Score thresholds, don't blindly pass all top-K to the LLM. Filter out chunks with score below ~0.75; they're probably noise. Low scores mean your query is outside what the index knows.
Namespace isolation, use Pinecone namespaces to keep multi-tenant data separate: index.namespace('tenant-abc').upsert(...). Free plans have no namespace limit.
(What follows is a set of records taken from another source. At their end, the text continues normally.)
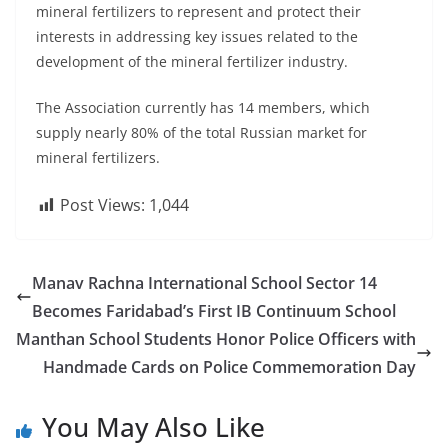
mineral fertilizers to represent and protect their
interests in addressing key issues related to the
development of the mineral fertilizer industry.
The Association currently has 14 members, which
supply nearly 80% of the total Russian market for
mineral fertilizers.
Post Views:
1,044
Manav Rachna International School Sector 14
Becomes Faridabad’s First IB Continuum School
Manthan School Students Honor Police Officers with
Handmade Cards on Police Commemoration Day
You May Also Like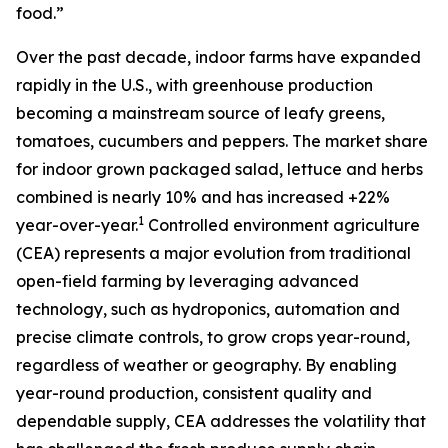
food.”
Over the past decade, indoor farms have expanded
rapidly in the U.S., with greenhouse production
becoming a mainstream source of leafy greens,
tomatoes, cucumbers and peppers. The market share
for indoor grown packaged salad, lettuce and herbs
combined is nearly 10% and has increased +22%
1
year-over-year.
Controlled environment agriculture
(CEA) represents a major evolution from traditional
open-field farming by leveraging advanced
technology, such as hydroponics, automation and
precise climate controls, to grow crops year-round,
regardless of weather or geography. By enabling
year-round production, consistent quality and
dependable supply, CEA addresses the volatility that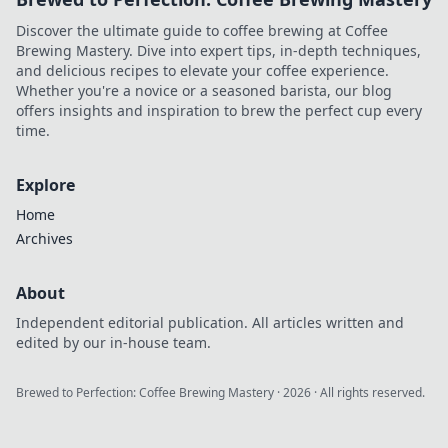
Discover the ultimate guide to coffee brewing at Coffee
Brewing Mastery. Dive into expert tips, in-depth techniques,
and delicious recipes to elevate your coffee experience.
Whether you're a novice or a seasoned barista, our blog
offers insights and inspiration to brew the perfect cup every
time.
Explore
Home
Archives
About
Independent editorial publication. All articles written and
edited by our in-house team.
Brewed to Perfection: Coffee Brewing Mastery
·
2026
· All rights reserved.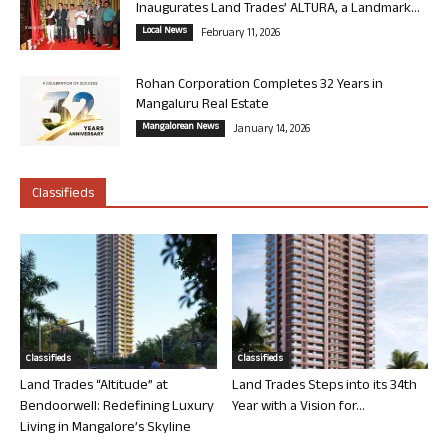
Inaugurates Land Trades’ ALTURA, a Landmark...
Local News
February 11, 2026
Rohan Corporation Completes 32 Years in
Mangaluru Real Estate
Mangalorean News
January 14, 2026
Classifieds
Classifieds
Classifieds
Land Trades “Altitude” at
Land Trades Steps into its 34th
Bendoorwell: Redefining Luxury
Year with a Vision for...
Living in Mangalore’s Skyline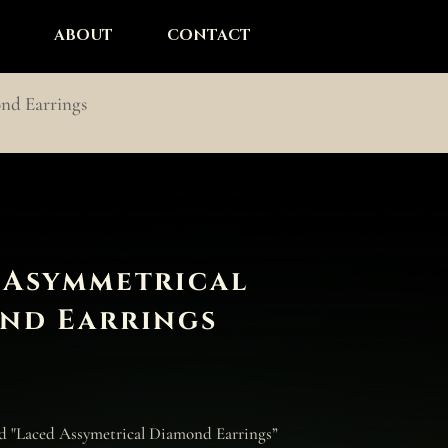
ABOUT
CONTACT
nd Earrings
 Asymmetrical
nd Earrings
nd "Laced Assymetrical Diamond Earrings”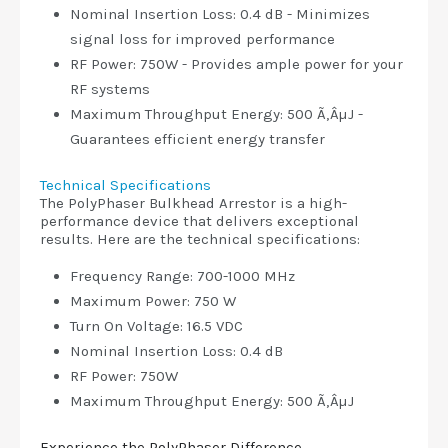
Nominal Insertion Loss: 0.4 dB - Minimizes
signal loss for improved performance
RF Power: 750W - Provides ample power for your
RF systems
Maximum Throughput Energy: 500 Ã‚ÂµJ -
Guarantees efficient energy transfer
Technical Specifications
The PolyPhaser Bulkhead Arrestor is a high-
performance device that delivers exceptional
results. Here are the technical specifications:
Frequency Range: 700-1000 MHz
Maximum Power: 750 W
Turn On Voltage: 16.5 VDC
Nominal Insertion Loss: 0.4 dB
RF Power: 750W
Maximum Throughput Energy: 500 Ã‚ÂµJ
Experience the PolyPhaser Difference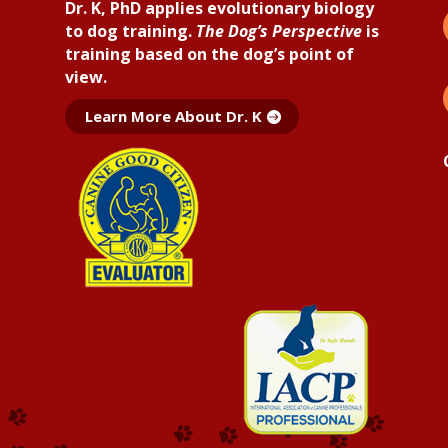
Dr. K, PhD applies
evolutionary biology
to dog training.
The Dog’s Perspective
is
training based on the dog’s point of
view.
Learn More About Dr. K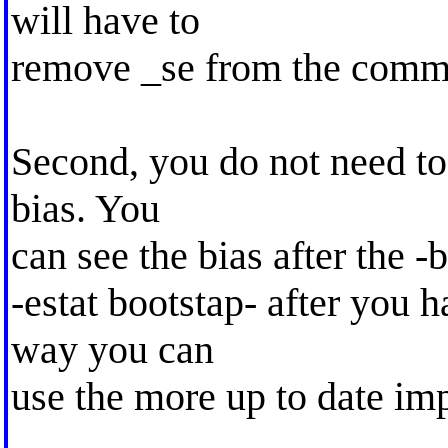
will have to
remove _se from the comm
Second, you do not need to 
bias. You
can see the bias after the
-estat bootstap- after you h
way you can
use the more up to date imp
Hybrid search, Pinecone's sparse-dense hybrid mode lets you combine BM25 keyword matching with vector similarity. Useful when exact terms matter (product codes, names) alongside semantic meaning.
Cost, embedding 1M tokens with text-embedding-3-small costs $0.02. A typical 1,000-page knowledge base (~500K words) costs under $2 to embed. Re-embedding only changed documents keeps costs minimal.